One way to improve this situation is to have the sidekiq workers report the relevant metrics since they have all the information necessary to calculate them. This would also keep the instrumentation next to the implementation.
@tlinz I would say backend-weight2 . I believe we should already have the metric instrumentation in place. We need to identify necessary metrics and report them.
@vyaklushin as you so explicitly write "backend-weight" I wonder if other teams also have work in relation to this issue that we need to consider in the planning?
IMO I would estimate this at a base weight 2 - 3. I'm not sure if we need input from other teams since the sidekiq workers all the information necessary. What are your thoughts @vyaklushin ?
@vyaklushin I was thinking that we should define SLIs for the actual expected time a mirror should run (project_mirror_data.next_execution_timestamp) versus when it actually starts in the RepositoryUpdateMirrorWorker. Then we could define what is an acceptable delay (1 minute?).
If we pour that into an application SLI that we add to the Sidekiq service, then we'll have actual alerts for when mirrors start too slow, or when mirrors stop executing. Meaning we'd know before we get reports from users. It would then also count towards the error budget for groupsource code.
While we're on that, we could potentially update the dashboard linked in the description. As far as I can tell it needs
Updated queries in gitlab-exporter based on the outcome of #216783 (closed)

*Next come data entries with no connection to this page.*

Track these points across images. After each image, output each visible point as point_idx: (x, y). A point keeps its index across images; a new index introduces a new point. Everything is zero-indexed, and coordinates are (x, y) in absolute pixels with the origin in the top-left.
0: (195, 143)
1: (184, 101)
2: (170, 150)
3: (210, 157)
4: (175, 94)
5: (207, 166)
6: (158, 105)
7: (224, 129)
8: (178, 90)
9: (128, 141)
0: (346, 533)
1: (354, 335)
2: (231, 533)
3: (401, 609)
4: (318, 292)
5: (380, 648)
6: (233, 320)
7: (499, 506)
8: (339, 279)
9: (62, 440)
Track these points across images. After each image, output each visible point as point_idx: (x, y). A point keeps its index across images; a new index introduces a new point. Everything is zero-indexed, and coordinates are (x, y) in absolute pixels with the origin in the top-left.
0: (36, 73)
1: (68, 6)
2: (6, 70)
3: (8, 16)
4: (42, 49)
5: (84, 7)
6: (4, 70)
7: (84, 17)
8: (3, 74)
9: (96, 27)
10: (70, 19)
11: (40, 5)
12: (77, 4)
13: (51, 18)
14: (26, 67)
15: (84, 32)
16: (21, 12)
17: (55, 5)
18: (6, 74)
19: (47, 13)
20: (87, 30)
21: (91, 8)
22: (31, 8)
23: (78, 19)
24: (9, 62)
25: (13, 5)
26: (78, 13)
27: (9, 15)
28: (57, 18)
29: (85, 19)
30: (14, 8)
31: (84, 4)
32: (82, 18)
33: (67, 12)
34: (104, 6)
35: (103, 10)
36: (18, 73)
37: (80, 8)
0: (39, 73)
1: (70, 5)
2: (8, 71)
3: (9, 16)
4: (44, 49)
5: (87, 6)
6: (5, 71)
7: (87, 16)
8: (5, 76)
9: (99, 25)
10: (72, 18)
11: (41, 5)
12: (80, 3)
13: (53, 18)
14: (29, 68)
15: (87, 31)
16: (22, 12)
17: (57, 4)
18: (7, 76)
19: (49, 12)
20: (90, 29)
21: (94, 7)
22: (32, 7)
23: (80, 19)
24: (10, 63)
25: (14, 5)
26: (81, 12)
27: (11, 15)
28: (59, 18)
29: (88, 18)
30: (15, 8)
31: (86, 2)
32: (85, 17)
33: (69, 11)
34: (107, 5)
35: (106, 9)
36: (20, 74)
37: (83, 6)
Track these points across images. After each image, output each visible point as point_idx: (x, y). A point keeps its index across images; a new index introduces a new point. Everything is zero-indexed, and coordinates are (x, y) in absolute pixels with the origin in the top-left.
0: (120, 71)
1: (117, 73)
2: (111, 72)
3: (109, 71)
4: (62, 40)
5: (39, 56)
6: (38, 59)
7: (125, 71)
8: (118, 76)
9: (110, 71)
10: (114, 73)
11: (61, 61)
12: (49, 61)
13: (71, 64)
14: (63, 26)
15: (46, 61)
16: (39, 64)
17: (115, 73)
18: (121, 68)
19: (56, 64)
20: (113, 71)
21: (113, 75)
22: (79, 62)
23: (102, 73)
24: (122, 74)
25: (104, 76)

Fix the queries for job operation rates (perhaps these can be replaced with the new SLI we're adding).
I've discovered that we already collecting metrics that calculate the difference between:
scheduled and started statuses (waiting delay) - gitlab_repository_mirror_waiting_duration_seconds_bucket
started and finished statuses (update duration) - gitlab_repository_mirror_update_duration_seconds_bucket
This data should allow to display and alert us when waiting delay / update duration goes over the limit. The current bucket values are suboptimal. I've opened a merge request to adjust them - !93018 (merged)